As part of the partnership, Smith & Nephew said it would extend the use of its facilities to Wound Care Cluster students through workshops and by providing industrial placement supervisors.
“This partnership goes to further strengthen our links with industry at the same time as creating a global hub for pioneering new approaches in this field. By combining the considerable expertise we have at the University with those at Smith & Nephew, we will drive research which will help to position ourselves as global leaders in this field,” Univ. of Hull research & enterprise pro-vice chancellor Dr. David Richards said in a press release.

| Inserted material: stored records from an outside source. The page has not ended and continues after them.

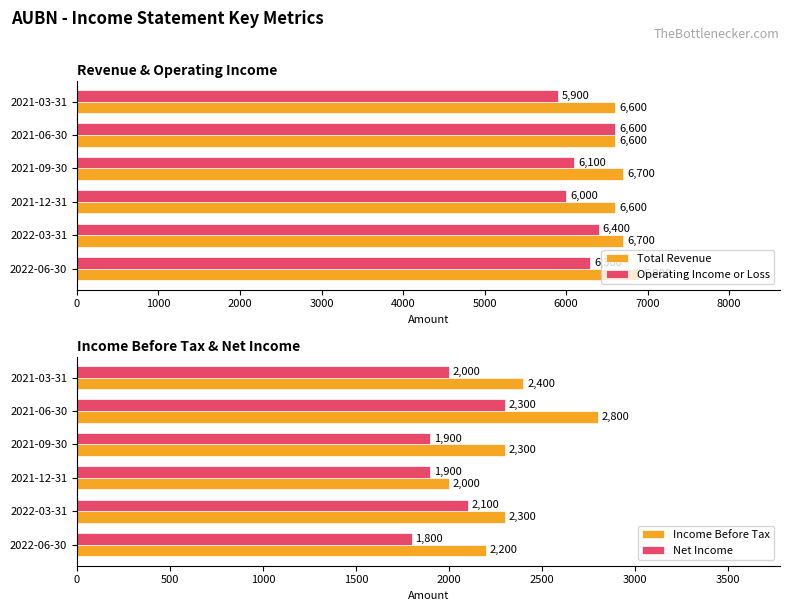

How many values in the Total Revenue series exceed 6700?

1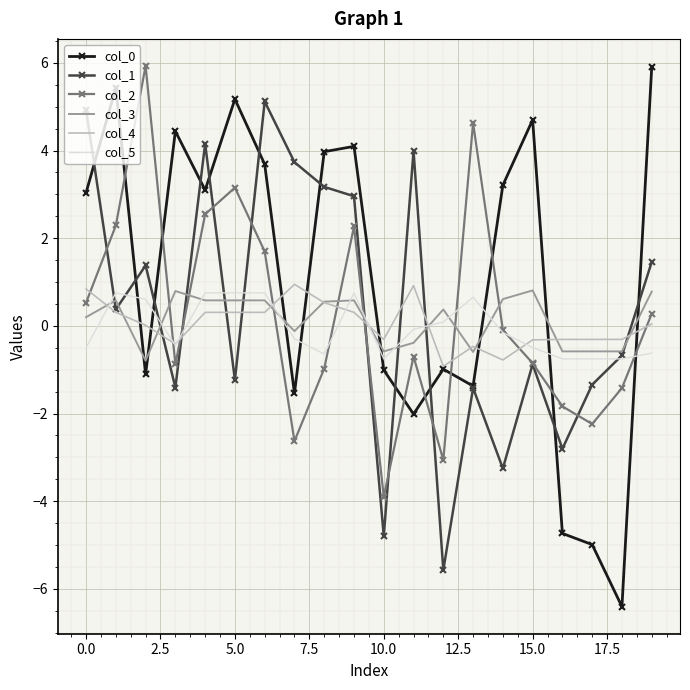

What is the greatest value displayed?

5.9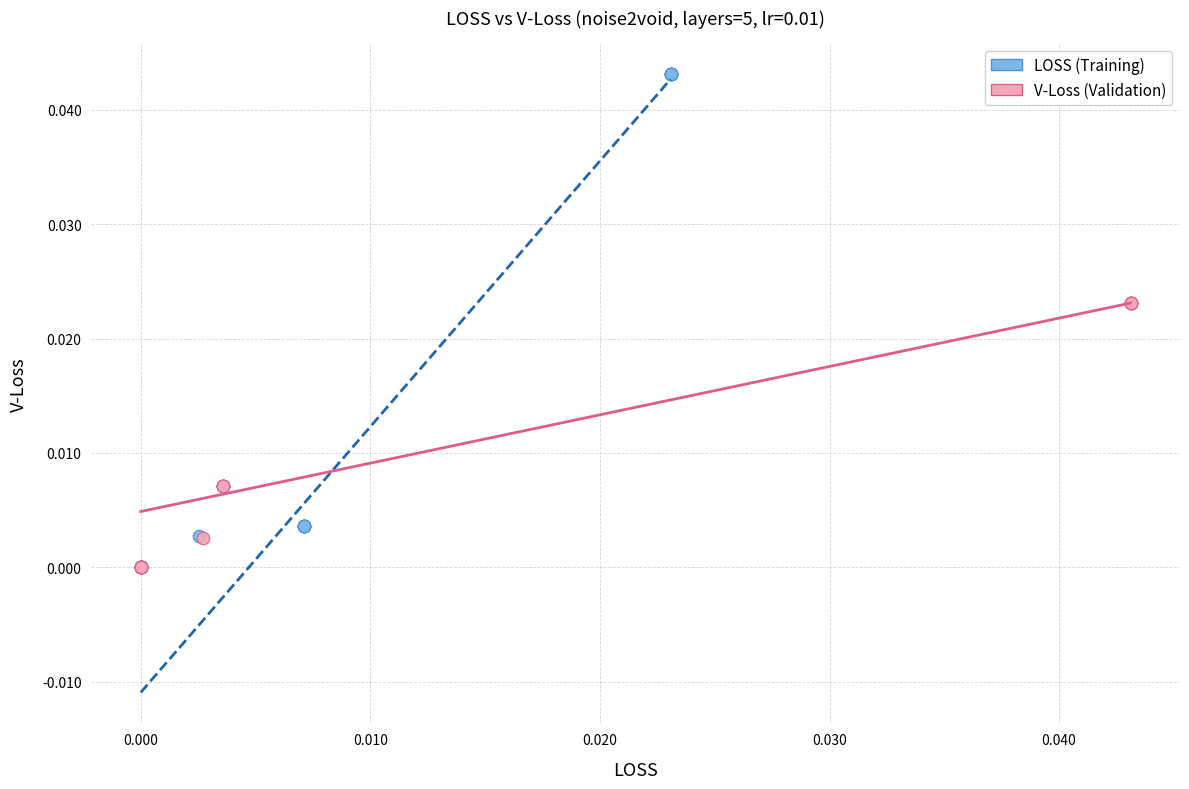

Which series has the widest spread of Y values?

LOSS (Training)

“I am delighted by the establishment of this exciting new multi-disciplinary wound care cluster. This venture brings together a team of experts from across the University and builds upon our existing links with a world-leader in advanced wound management. This exciting partnership will ultimately deliver significant patient benefits,” Univ. of Hull wound healing research group head Dr. Matthew Hardman said in prepared remarks.
Last week, Smith & Nephew said it added a total knee arthroplasty application to the Navio handheld robot-assisted platform.
The European Union’s largest orthopedics player said the Navio system can be used with its Journey II, Legion Primary and Genesis II total knees. Smith & Nephew acquired Minnesota-based Blue Belt Technologies – Navio’s original maker – in January 2016 for $275 million.